Adventitious sounds reflect the pathology that produces them, so the specific clinical context is critical for accurate interpretation. For example, crackles, the sound of airways snapping open, frequently occur in interstitial lung disease, pulmonary edema from heart failure, and infection. Later and higher pitched crackles often represent interstitial lung disease whereas earlier and lower pitched crackles tend more towards chronic obstructive lung disease. Wheezing, the sound of air movement through narrowed airways, occurs in conditions such as asthma, chronic obstructive lung disease, and focal masses. Without a specific clinical context, these sounds are fairly nonspecific. The duration, rather than pitch, of wheezing throughout the respiratory cycle is most predictive of the degree of pathology.
Breath sound intensity can be graded on a 0-4 scale (zero being none, one is barely appreciated, two is diminished, three is normal, and four is louder than normal), although the clinical utility of grading intensity has been questioned. In the right context, the intensity of vesicular breath sounds can indicate pathology. Greater intensity of breath sounds correlates with more profound ventilation, in contrast, quieter breath sounds can indicate decreased ventilation, and the worsening of a disease such as asthma. If fluid, air, or other matter lies in the pleural space, it will decrease the intensity (as occurs in a pleural effusion). Asymmetric intensity of breath sounds is especially helpful, especially after intubation, where asymmetric breath sounds are pathognomonic for an accidental endobronchial placement of the tube.

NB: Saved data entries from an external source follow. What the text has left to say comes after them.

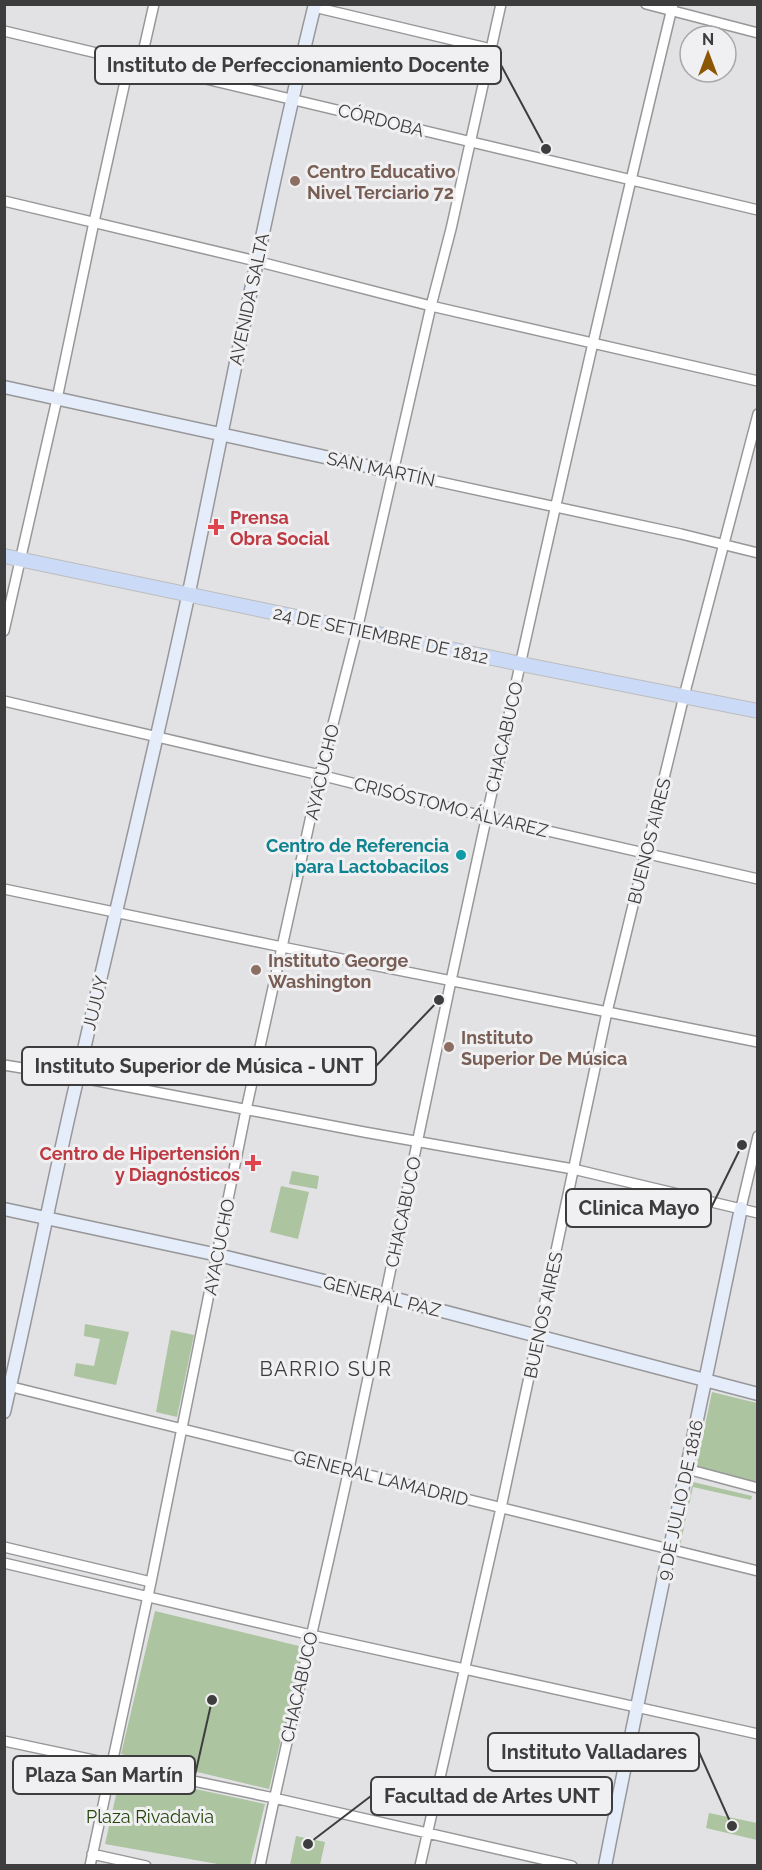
<svg xmlns="http://www.w3.org/2000/svg" width="762" height="1870" viewBox="0 0 762 1870" font-family="Raleway,sans-serif">
<rect width="100%" height="100%" fill="#e2e2e5"/>
<path fill="#acc49f" d="M 292,1171 L 319,1176 L 317,1189 L 289,1184 Z
M 281,1186 L 309,1192 L 298,1239 L 270,1232 Z
M 85,1324 L 129,1332 L 116,1385 L 74,1376 L 76,1363 L 94,1366 L 100,1339 L 84,1336 Z
M 171,1330 L 194,1335 L 177,1417 L 156,1412 Z
M 712,1392 L 757,1403 L 757,1482 L 696,1468 Z
M 693,1482 L 752,1496 L 751,1500 L 693,1487 L 689,1505 L 687,1505 Z
M 686,1513 L 687,1513 L 680,1546 L 730,1558 L 729,1560 L 678,1548 Z
M 155,1611 L 303,1647 L 269,1789 L 121,1754 Z
M 121,1773 L 265,1804 L 250,1865 L 223,1865 L 105,1844 Z
M 709,1813 L 757,1823 L 757,1840 L 706,1828 Z
M 296,1836 L 325,1842 L 320,1865 L 290,1865 Z"/>
<g fill="none" stroke-linecap="round" stroke-linejoin="round">
<defs>
<path id="street" d="M 646,4 L 758,33
M 314,7 L 491,49
M 4,31 L 758,210
M 4,201 L 256,261 L 431,306 L 758,381
M 394,472 L 681,534 L 758,553
M 4,631 L 57,399 L 94,222 L 126,77 L 144,48 L 154,4
M 4,701 L 320,775 L 487,817 L 758,879
M 4,889 L 282,947 L 758,1042
M 4,1065 L 77,1077 L 364,1132 L 573,1169 L 758,1213
M 741,1208 L 758,1136
M 4,1385 L 758,1571
M 687,1469 L 758,1488
M 4,1547 L 151,1582
M 4,1563 L 311,1635 L 758,1734
M 4,1741 L 274,1798 L 572,1866
M 92,1854 L 146,1866
M 90,1866 L 151,1582 L 246,1110 L 282,947 L 320,775 L 357,630 L 431,306 L 451,229 L 501,4
M 260,1866 C 288,1731 321,1598 350,1464 C 384,1301 417,1138 452,976 C 522,651 595,327 673,4
M 420,1866 L 501,1508 L 607,1012 L 684,696 L 758,414"/>
<path id="secondary" d="M 4,387 L 394,472
M 4,1209 L 218,1255 L 385,1296 L 758,1394
M 4,1412 C 30,1302 51,1190 77,1080 C 114,917 154,755 189,592 C 230,396 267,199 315,4
M 605,1866 C 648,1646 696,1428 741,1208"/>
<path id="primary" d="M 4,556 L 521,664 L 758,711"/>
</defs>
<use href="#street" stroke="#979799" stroke-width="12"/>
<use href="#secondary" stroke="#979799" stroke-width="15"/>
<use href="#primary" stroke="#bdbdbd" stroke-width="16"/>
<use href="#street" stroke="#fff" stroke-width="9"/>
<use href="#secondary" stroke="#e5ecfa" stroke-width="12"/>
<use href="#primary" stroke="#cbdaf6" stroke-width="14"/>
</g>
<g fill="#8d6e63" stroke="#f0f0f2" stroke-width="2">
<circle cx="295" cy="181" r="6"/>
<circle cx="256" cy="970" r="6"/>
<circle cx="449" cy="1047" r="6"/>
</g>
<g fill="#e0444e" stroke="#f0f0f2" stroke-width="2">
<path d="M213 518h6v6h6v6h-6v6h-6v-6h-6v-6h6z"/>
<path d="M250 1154h6v6h6v6h-6v6h-6v-6h-6v-6h6z"/>
</g>
<circle fill="#0f9aa8" stroke="#f0f0f2" stroke-width="2" cx="461" cy="855" r="6"/>
<g text-anchor="middle" dominant-baseline="central" stroke-width="6" stroke-linejoin="round" paint-order="stroke">
<g font-size="18" fill="#3d3d3e" stroke="#f0f0f2">
<text transform="translate(381 120) rotate(14)">CÓRDOBA</text>
<text transform="translate(249 299) rotate(-78)">AVENIDA SALTA</text>
<text transform="translate(381 469) rotate(12)">SAN MARTÍN</text>
<text transform="translate(381 635) rotate(12)">24 DE SETIEMBRE DE 1812</text>
<text transform="translate(504 737) rotate(-77)">CHACABUCO</text>
<text transform="translate(322 772) rotate(-77)">AYACUCHO</text>
<text transform="translate(451 807) rotate(14)">CRISÓSTOMO ÁLVAREZ</text>
<text transform="translate(649 841) rotate(-76)">BUENOS AIRES</text>
<text transform="translate(95 1003) rotate(-76)">JUJUY</text>
<text transform="translate(403 1212) rotate(-78)">CHACABUCO</text>
<text transform="translate(219 1247) rotate(-79)">AYACUCHO</text>
<text transform="translate(382 1296) rotate(14)">GENERAL PAZ</text>
<text transform="translate(543 1315) rotate(-78)">BUENOS AIRES</text>
<text transform="translate(381 1478) rotate(14)">GENERAL LAMADRID</text>
<text transform="translate(680 1500) rotate(-78)">9 DE JULIO DE 1816</text>
<text transform="translate(299 1687) rotate(-77)">CHACABUCO</text>
</g>
<g font-size="18" font-weight="bold" fill="#785e54" stroke="#f0f0f2" text-anchor="start">
<text x="307" y="171">Centro Educativo<tspan x="307" dy="21">Nivel Terciario 72</tspan></text>
<text x="268" y="960">Instituto George<tspan x="268" dy="21">Washington</tspan></text>
<text x="461" y="1037">Instituto<tspan x="461" dy="21">Superior De Música</tspan></text>
</g>
<g font-size="18" font-weight="bold" fill="#be3a42" stroke="#f0f0f2" text-anchor="start">
<text x="230" y="517">Prensa<tspan x="230" dy="21">Obra Social</tspan></text>
<text x="240" y="1153" text-anchor="end">Centro de Hipertensión<tspan x="240" dy="21">y Diagnósticos</tspan></text>
</g>
<g font-size="18" font-weight="bold" fill="#0d838f" stroke="#f0f0f2" text-anchor="end">
<text x="449" y="845">Centro de Referencia<tspan x="449" dy="21">para Lactobacilos</tspan></text>
</g>
<g font-size="18" fill="#23440a" stroke="#f0f0f2">
<text x="150" y="1816">Plaza Rivadavia</text>
</g>
<g font-size="20" letter-spacing="1.5" fill="#3d3d3e" stroke="#f0f0f2">
<text x="326" y="1369">BARRIO SUR</text>
</g>
</g>
<path fill="none" stroke="#3d3d3e" stroke-width="2" d="M546 149L501 65M439 1000L376 1066M742 1145L711 1208M732 1826L699 1752M212 1700L195 1775M308 1844L371 1796"/>
<g fill="#3d3d3e" stroke="#f0f0f2" stroke-width="2">
<circle cx="546" cy="149" r="6"/>
<circle cx="439" cy="1000" r="6"/>
<circle cx="742" cy="1145" r="6"/>
<circle cx="732" cy="1826" r="6"/>
<circle cx="212" cy="1700" r="6"/>
<circle cx="308" cy="1844" r="6"/>
</g>
<g fill="#f0f0f2" stroke="#3d3d3e" stroke-width="2">
<rect x="95" y="46" width="406" height="38" rx="6"/>
<rect x="22" y="1047" width="354" height="38" rx="6"/>
<rect x="566" y="1189" width="145" height="38" rx="6"/>
<rect x="488" y="1733" width="211" height="38" rx="6"/>
<rect x="13" y="1756" width="182" height="38" rx="6"/>
<rect x="371" y="1777" width="241" height="38" rx="6"/>
</g>
<g font-size="20" text-anchor="middle" font-weight="bold" fill="#3d3d3e">
<text x="298" y="72">Instituto de Perfeccionamiento Docente</text>
<text x="199" y="1073">Instituto Superior de Música - UNT</text>
<text x="639" y="1215">Clinica Mayo</text>
<text x="594" y="1759">Instituto Valladares</text>
<text x="104" y="1782">Plaza San Martín</text>
<text x="492" y="1803">Facultad de Artes UNT</text>
</g>
<rect width="762" height="1870" fill="none" stroke="#3d3d3e" stroke-width="12"/>
<g transform="translate(708 54)"><circle r="28" fill="#f0f0f2" stroke="#a8a8aa" stroke-width="1.5"/>
<path d="M0-4.5L10 22L0 15L-10 22Z" fill="#8b5704"/>
<text y="-9" font-size="16" font-weight="bold" text-anchor="middle" fill="#3d3d3e">N</text>
</g>
</svg>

If bronchial breath sounds are outside their normal geographic territory on the chest, this is a sign of underlying pathology, usually pulmonary consolidation or collapse, this can be a tricky concept because normal breath sounds in one area of the lung could be pathological if heard elsewhere in the lung so the examiner should be conscientious when examining the chest.

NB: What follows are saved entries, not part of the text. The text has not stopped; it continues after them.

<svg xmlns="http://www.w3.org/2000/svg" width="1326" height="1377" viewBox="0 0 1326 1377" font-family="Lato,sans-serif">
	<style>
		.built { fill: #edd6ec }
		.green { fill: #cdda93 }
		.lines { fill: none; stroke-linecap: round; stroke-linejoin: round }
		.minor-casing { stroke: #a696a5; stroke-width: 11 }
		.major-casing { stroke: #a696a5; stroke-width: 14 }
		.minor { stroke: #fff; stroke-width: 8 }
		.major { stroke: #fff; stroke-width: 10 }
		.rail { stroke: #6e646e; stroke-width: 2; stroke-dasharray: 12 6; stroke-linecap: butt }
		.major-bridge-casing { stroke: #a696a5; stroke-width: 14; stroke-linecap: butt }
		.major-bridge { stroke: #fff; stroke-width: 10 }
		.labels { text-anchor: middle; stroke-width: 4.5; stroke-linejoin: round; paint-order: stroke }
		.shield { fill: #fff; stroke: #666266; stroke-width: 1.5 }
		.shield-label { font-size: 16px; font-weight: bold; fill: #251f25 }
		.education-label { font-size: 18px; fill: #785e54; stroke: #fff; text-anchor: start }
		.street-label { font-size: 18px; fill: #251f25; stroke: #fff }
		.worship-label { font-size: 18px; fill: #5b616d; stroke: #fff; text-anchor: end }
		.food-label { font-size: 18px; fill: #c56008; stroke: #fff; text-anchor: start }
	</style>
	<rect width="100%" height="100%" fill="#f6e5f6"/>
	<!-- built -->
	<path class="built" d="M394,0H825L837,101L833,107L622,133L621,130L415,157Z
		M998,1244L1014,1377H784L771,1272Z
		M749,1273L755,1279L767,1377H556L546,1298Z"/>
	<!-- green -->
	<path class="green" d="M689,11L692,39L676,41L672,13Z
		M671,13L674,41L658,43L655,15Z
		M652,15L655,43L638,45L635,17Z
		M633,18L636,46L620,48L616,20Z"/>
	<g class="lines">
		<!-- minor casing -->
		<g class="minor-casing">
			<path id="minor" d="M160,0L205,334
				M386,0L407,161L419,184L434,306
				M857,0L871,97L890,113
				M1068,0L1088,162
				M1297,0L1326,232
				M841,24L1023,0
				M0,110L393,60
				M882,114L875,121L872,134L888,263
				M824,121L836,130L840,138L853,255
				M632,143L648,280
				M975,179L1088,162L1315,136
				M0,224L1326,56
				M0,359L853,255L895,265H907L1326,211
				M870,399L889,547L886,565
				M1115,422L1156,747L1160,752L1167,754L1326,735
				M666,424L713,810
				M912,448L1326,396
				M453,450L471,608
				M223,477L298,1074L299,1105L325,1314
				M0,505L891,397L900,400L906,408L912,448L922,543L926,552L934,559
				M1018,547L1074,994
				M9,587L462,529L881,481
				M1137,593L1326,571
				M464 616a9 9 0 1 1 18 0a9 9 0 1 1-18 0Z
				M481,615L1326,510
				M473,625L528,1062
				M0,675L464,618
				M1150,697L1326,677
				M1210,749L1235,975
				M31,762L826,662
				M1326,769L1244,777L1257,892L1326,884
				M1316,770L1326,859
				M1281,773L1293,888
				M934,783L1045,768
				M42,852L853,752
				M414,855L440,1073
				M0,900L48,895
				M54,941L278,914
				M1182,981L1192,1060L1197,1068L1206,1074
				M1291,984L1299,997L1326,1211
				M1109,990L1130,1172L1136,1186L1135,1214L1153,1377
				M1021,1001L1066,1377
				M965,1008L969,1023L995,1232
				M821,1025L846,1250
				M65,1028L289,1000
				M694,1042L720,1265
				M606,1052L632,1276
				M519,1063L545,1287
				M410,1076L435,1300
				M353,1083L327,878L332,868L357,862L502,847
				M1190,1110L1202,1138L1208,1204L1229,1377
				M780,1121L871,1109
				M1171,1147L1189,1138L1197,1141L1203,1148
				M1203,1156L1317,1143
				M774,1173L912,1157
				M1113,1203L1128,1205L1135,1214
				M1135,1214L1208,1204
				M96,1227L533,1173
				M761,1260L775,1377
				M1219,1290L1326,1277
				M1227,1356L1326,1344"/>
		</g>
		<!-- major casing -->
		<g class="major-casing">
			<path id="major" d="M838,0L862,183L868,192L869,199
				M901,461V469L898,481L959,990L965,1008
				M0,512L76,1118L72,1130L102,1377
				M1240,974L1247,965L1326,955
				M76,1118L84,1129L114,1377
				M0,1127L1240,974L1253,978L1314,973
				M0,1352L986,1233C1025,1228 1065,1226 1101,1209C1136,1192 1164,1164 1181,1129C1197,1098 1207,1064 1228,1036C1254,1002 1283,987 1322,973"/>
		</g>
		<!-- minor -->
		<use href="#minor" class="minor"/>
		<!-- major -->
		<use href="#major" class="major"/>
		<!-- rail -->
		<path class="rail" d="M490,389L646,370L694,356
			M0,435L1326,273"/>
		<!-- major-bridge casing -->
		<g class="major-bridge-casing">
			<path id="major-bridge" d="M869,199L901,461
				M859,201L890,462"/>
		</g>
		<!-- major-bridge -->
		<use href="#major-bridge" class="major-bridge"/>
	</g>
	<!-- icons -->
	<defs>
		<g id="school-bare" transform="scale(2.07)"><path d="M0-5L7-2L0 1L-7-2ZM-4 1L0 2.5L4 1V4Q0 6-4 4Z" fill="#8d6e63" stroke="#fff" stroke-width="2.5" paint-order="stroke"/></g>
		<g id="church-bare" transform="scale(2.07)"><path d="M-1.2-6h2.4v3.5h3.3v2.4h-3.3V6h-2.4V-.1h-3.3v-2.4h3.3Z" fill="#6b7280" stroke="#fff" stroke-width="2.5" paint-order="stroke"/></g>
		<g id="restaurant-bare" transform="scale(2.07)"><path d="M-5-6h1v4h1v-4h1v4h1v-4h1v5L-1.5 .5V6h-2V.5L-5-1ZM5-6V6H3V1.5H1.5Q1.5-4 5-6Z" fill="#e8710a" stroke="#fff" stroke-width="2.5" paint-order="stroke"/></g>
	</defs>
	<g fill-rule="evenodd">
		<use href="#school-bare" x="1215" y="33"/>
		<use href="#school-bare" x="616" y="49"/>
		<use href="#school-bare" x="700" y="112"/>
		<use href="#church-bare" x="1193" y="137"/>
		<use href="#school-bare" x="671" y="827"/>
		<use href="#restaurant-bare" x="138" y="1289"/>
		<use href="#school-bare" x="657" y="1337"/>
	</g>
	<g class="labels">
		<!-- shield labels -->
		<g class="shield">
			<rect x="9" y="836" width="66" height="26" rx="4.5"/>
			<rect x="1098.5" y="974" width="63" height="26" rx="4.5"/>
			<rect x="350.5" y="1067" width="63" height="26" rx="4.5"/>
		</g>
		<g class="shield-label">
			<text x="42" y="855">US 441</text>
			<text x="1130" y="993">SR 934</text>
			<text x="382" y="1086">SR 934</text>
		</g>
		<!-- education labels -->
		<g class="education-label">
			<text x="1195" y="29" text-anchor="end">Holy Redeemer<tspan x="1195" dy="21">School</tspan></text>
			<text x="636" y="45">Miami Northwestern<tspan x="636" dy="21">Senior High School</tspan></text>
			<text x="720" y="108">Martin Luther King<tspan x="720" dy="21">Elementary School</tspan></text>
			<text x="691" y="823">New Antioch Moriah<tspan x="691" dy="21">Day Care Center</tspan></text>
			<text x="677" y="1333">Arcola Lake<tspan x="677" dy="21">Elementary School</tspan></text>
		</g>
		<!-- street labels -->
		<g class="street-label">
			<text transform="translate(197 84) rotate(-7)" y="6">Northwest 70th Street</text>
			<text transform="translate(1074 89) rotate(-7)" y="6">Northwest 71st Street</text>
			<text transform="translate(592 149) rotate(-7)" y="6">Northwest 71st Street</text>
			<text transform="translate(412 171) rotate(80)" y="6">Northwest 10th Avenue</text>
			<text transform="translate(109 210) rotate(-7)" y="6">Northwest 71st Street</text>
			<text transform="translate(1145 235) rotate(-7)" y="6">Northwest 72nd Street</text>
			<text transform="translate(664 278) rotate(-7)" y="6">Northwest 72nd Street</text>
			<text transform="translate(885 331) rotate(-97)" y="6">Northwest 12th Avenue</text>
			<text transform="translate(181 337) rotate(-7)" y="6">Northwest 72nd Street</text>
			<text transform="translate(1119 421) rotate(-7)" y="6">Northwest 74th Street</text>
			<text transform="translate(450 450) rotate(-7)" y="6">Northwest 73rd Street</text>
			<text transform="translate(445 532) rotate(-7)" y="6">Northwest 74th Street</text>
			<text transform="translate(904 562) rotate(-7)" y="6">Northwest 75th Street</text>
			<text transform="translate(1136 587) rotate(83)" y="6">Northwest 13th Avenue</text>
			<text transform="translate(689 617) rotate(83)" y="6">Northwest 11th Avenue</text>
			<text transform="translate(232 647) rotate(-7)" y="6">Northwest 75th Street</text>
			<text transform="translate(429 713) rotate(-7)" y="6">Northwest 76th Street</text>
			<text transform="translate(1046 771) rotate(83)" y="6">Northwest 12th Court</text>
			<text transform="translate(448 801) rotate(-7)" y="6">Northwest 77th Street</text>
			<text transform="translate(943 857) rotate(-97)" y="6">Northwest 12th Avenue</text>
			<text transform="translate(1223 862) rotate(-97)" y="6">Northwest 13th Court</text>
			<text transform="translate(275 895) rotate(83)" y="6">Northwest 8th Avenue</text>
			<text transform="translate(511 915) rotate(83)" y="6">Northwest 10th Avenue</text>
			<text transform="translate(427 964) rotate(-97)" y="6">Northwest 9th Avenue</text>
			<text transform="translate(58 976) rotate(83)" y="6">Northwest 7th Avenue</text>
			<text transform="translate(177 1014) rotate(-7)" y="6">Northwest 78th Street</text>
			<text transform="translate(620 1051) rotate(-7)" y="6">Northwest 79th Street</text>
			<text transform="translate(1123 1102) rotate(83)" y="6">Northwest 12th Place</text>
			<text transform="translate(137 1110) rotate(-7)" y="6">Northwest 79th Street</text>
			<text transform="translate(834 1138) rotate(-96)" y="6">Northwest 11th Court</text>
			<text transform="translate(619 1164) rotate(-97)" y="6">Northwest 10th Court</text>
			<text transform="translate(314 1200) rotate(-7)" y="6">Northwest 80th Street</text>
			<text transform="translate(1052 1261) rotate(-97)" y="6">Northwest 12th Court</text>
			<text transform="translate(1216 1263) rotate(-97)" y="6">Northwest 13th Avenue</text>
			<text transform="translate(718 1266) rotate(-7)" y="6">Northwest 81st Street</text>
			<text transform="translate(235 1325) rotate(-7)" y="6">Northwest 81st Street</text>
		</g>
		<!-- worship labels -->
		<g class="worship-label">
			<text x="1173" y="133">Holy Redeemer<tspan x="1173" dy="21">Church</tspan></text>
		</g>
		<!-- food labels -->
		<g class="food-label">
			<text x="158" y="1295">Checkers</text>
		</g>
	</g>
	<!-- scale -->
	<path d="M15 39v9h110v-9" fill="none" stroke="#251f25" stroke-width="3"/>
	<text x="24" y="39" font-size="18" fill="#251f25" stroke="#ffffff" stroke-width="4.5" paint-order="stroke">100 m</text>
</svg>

The ease of transmission of certain frequency sounds can change with pathology, so we will discuss two specific examples as an illustration. In patients with lobar pneumonia, the normal, air-filled lung instead contains fluid. As fluid transmits sounds better than air, vocal resonance is increased such that bronchophony, egophony, and whispered pectoriloquy might be present. Contrast this with pleural effusions which may transmit lower frequency sounds less, but higher frequencies better. Note that these findings can be dynamic and inconsistent, with decreases in vocal resonance sometimes occurring if enough fluid builds up between the stethoscope and the lung. When assessing vocal resonance, the examiner should compare sounds from the opposite side as well as different locations throughout the lungs. Even healthy lungs will distort transmitted sound, but a unilateral change in an isolated area often indicates pathology.